Until Sunday, March 18, New Haven’s Long Wharf Theatre, Stage II, in conjunction with The Public Theater in New York City, will present “February House,” a world premiere musical with book by Seth Bockley and music and lyrics by Gabriel Kahane.

To share his bohemian lifestyle, George Davis, wonderfully wrapped in silk by Julian Fleisher, invites artists well respected in their various creative fields, like the young Southern writer Carson McCullers (Kristen Sieh), the poet W. H. Auden (Erik Lochtefeld) and his companion Chester Kallman (A. J. Shively), the musical composers Benjamin Britten (Stanley Bahorek) and Peter Pears (Ken Barnett) and the startling burlesque sensation Gypsy Rose Lee (Kacie Sheik).  In additon Carson’s husband Reeves (Ken Clark) and Auden’s wife on paper Erika Mann (Stephanie Hayes) also make their emotions evident.

This intriguing coterie of personalities and egos are deliciously decadent as they dabble in drugs and drinks, all geniuses in their own right, as they try to make Davis’ ideal world work in reality.

An abundance of bed bugs, mold, leaking roofs and a lack of hot water disturb the bliss, as do the looming shadows of war and the pressing sexual orientations of the boarding houses’ inhabitants.
This menagerie of artists, a collection of misfits, party frantically to escape the realities of the world but eventually they invade the Victorian “gingerbread house” and cause it to crumble.
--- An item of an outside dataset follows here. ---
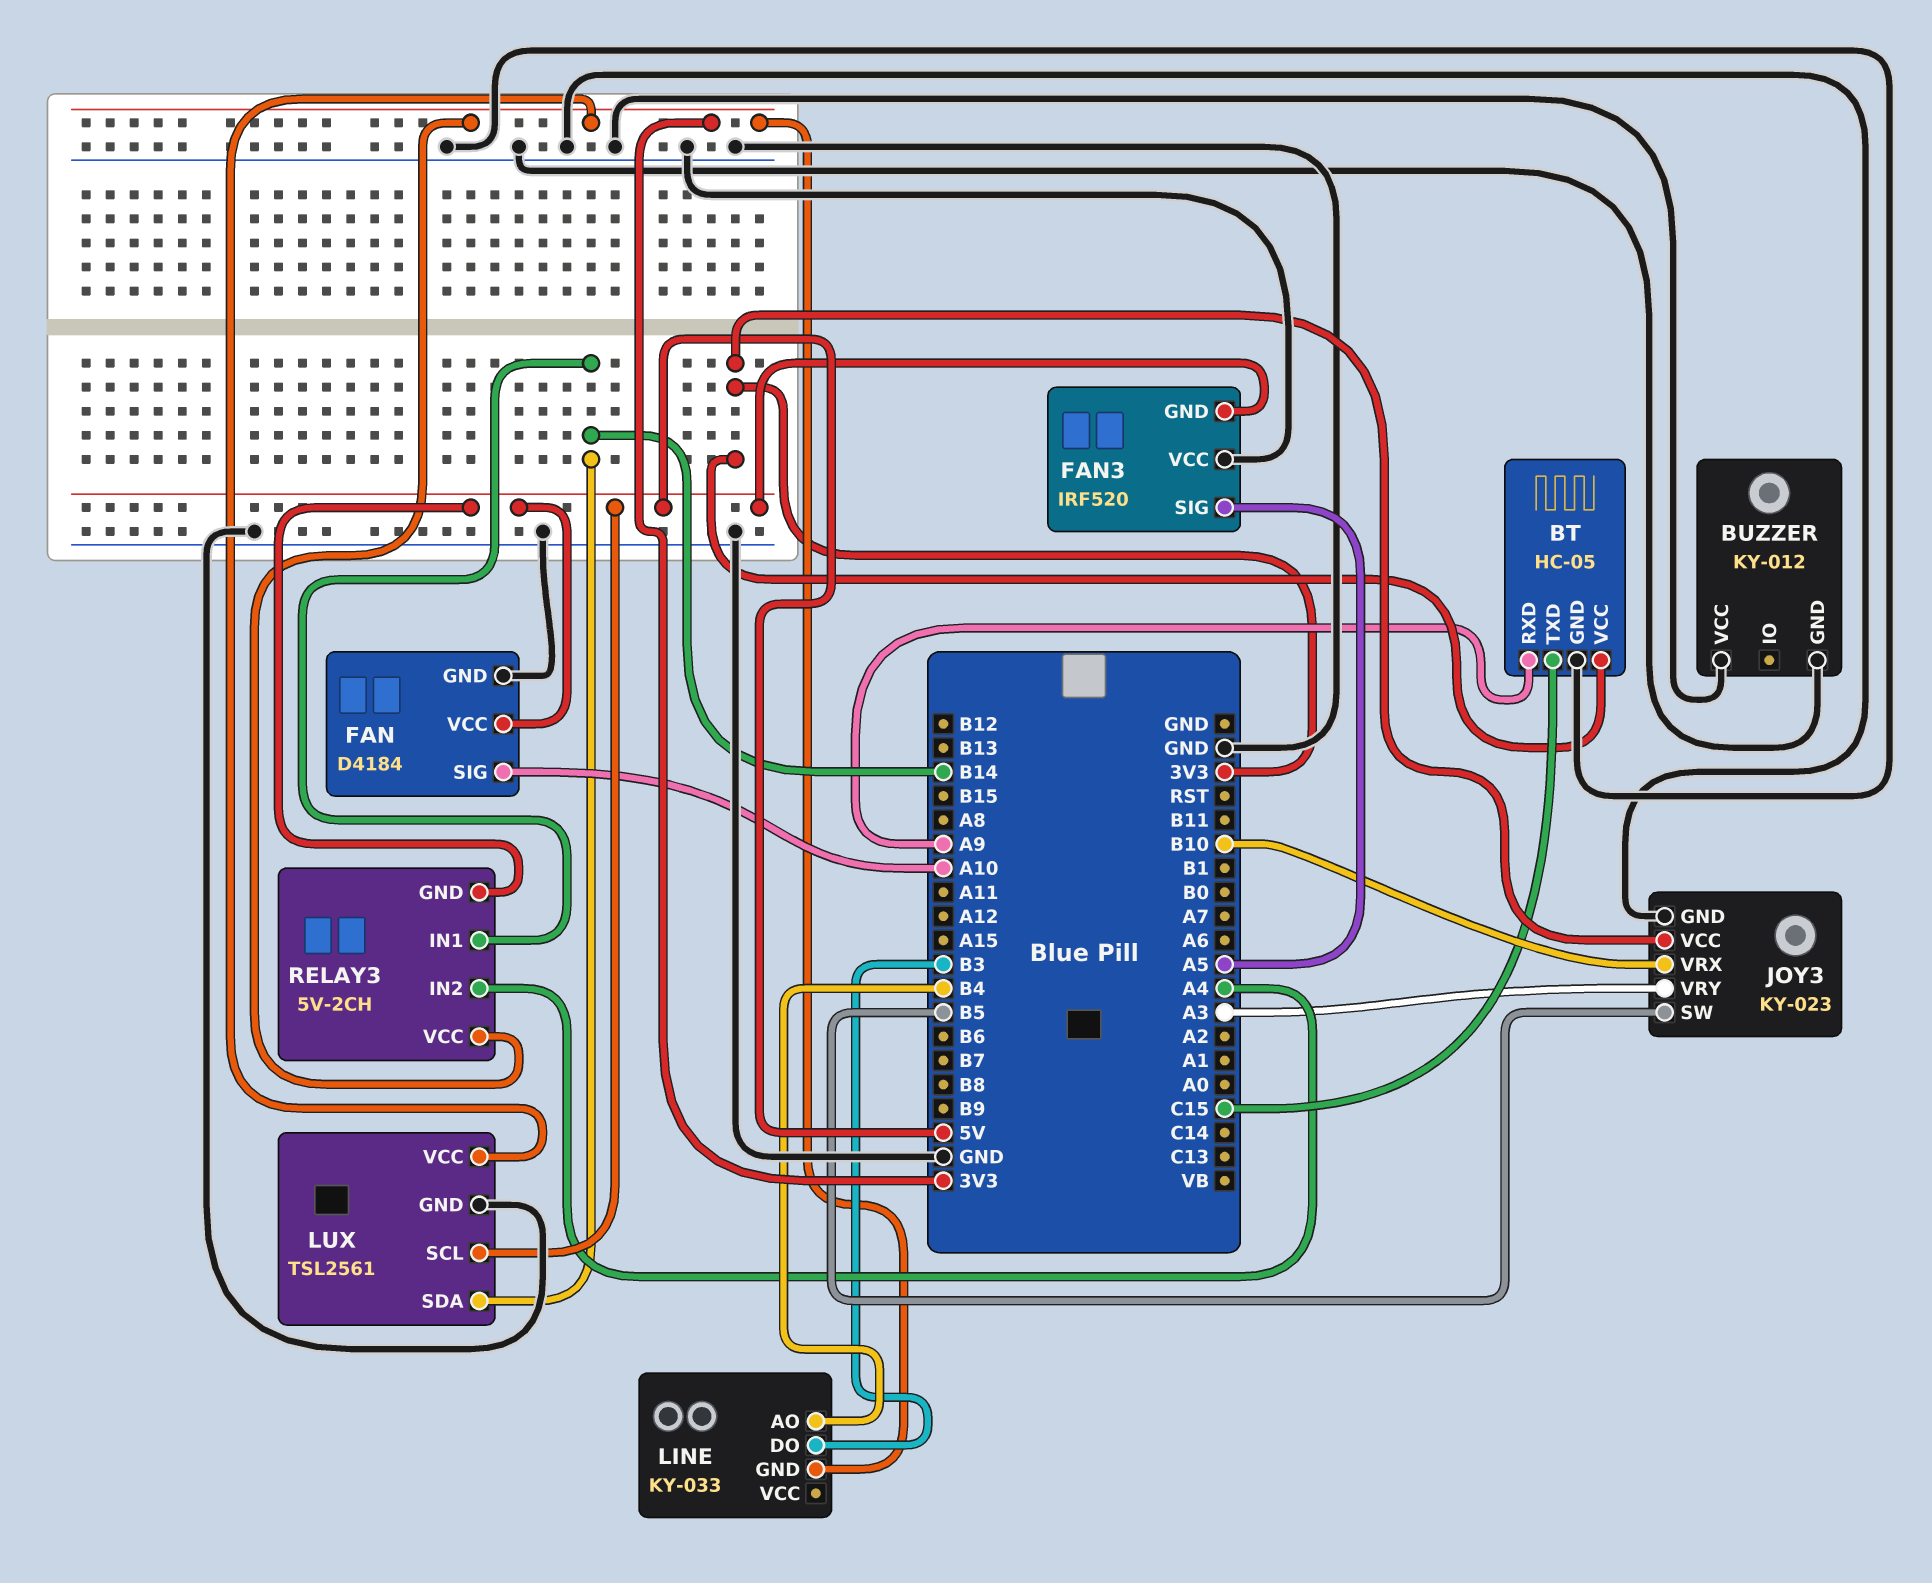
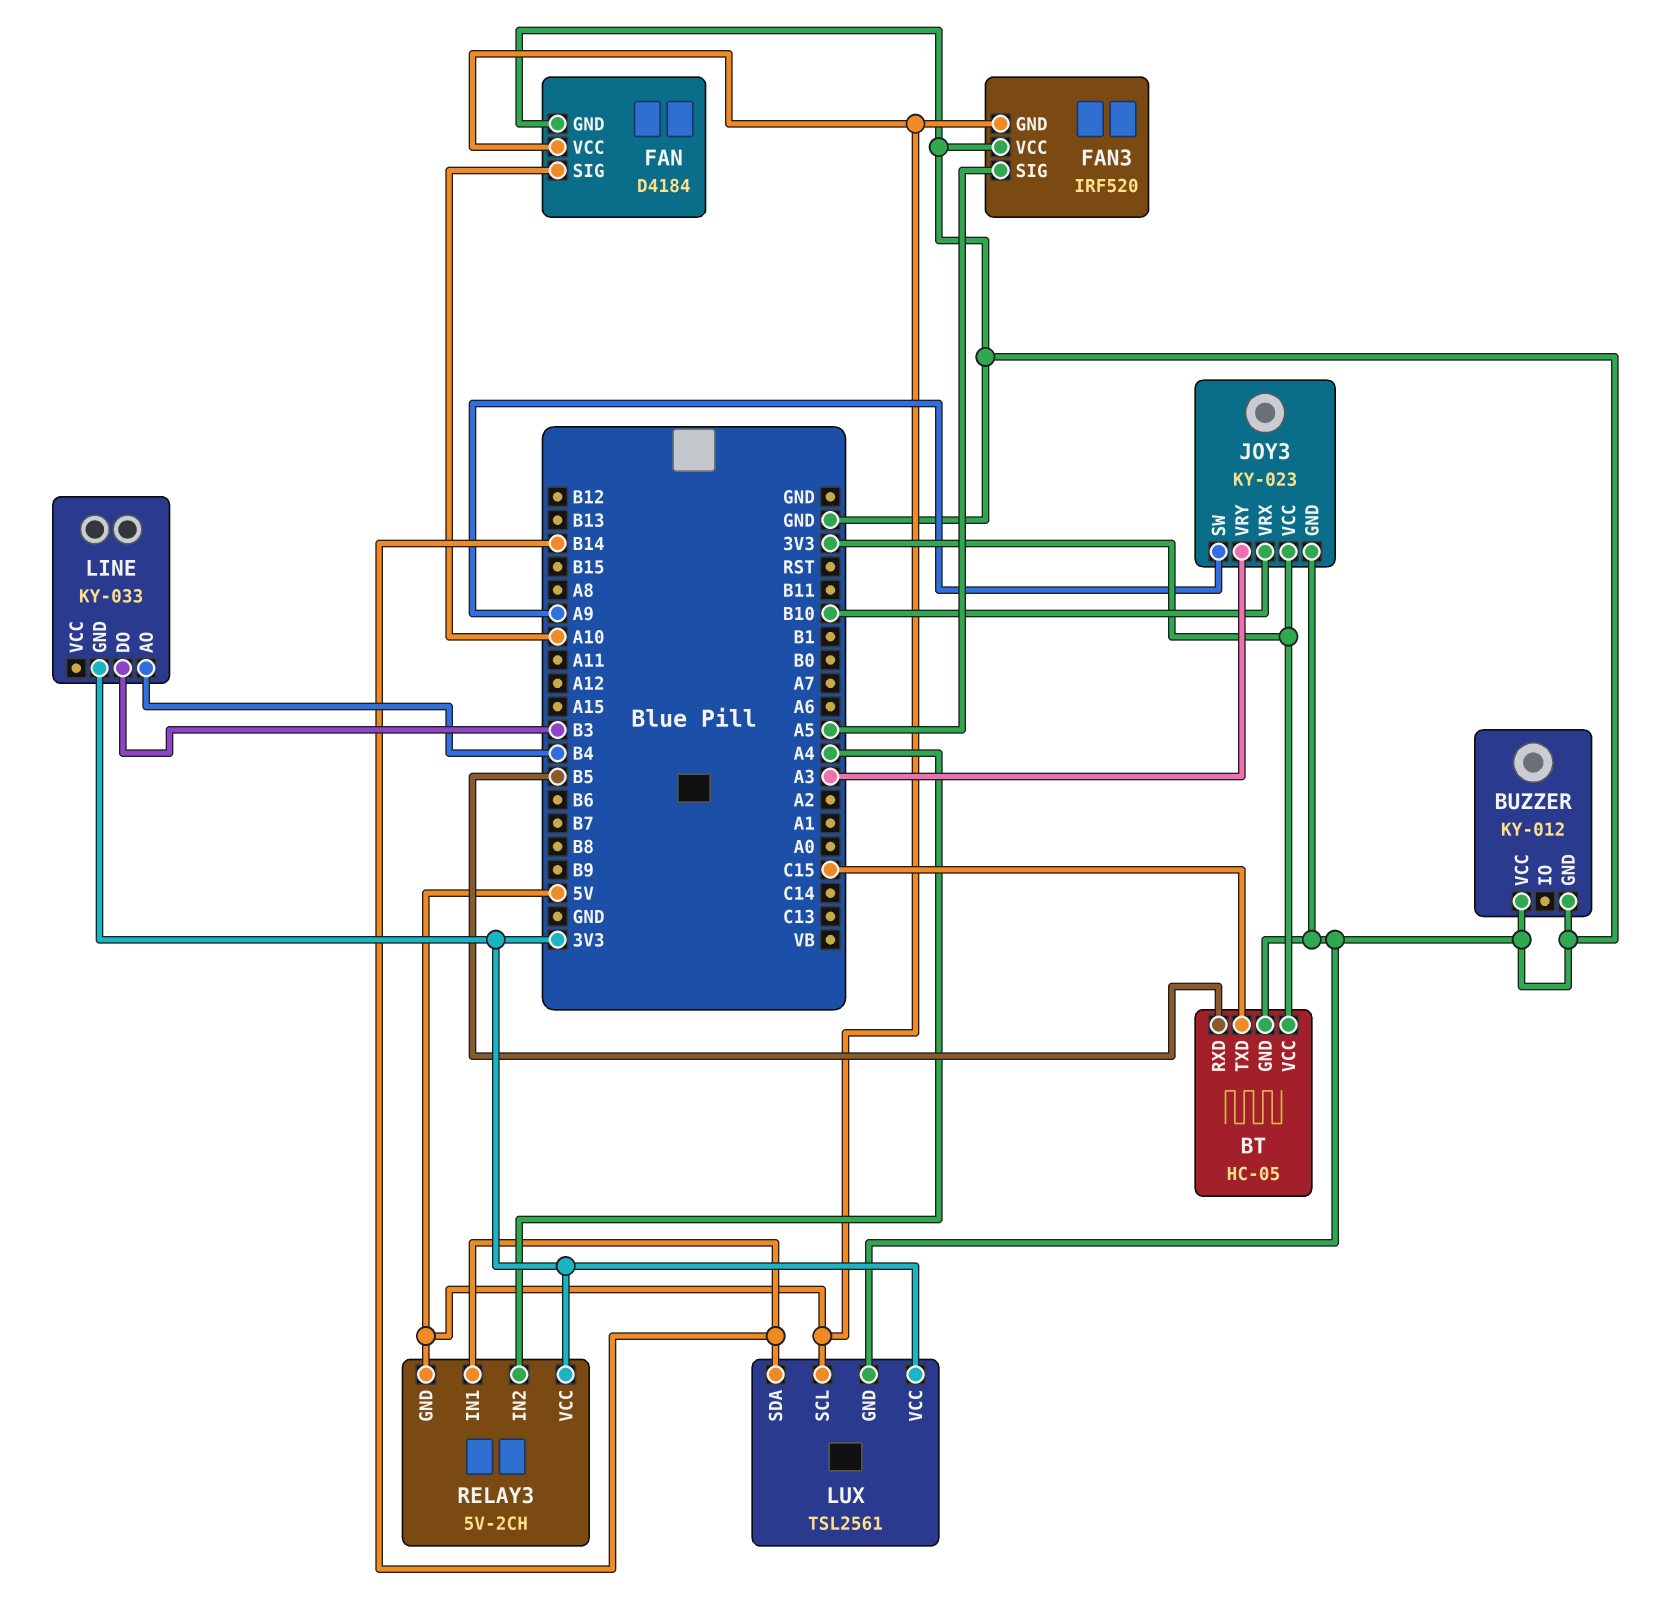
BT pin RXD: A9 -> B5
JOY3 pin SW: B5 -> A9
Of all the lyrical songs, “A Room Comes Together” is especially appealing as provided by musicians Andy Boroson and Andy Stack. Davis McCallum directs this charming peephole into the lives of these cultural icons.  The home’s name was bestowed because so many shared a February birthday.

For tickets ($45-65), call Long Wharf Theatre, 222 Sargent Drive, New Haven at 203-787-4282 or online at  Performances are  Tuesday at 7 p.m., Wednesday at 2 p.m. and 7 p.m., Thursday and Friday at 8 p.m., Saturday at 3 p.m and 8 p.m. and Sunday at 2 p.m.

Witness an experiment in communal living that sounds perfectly marvelous in the mind of George Davis but doesn’t translate so romantically into reality.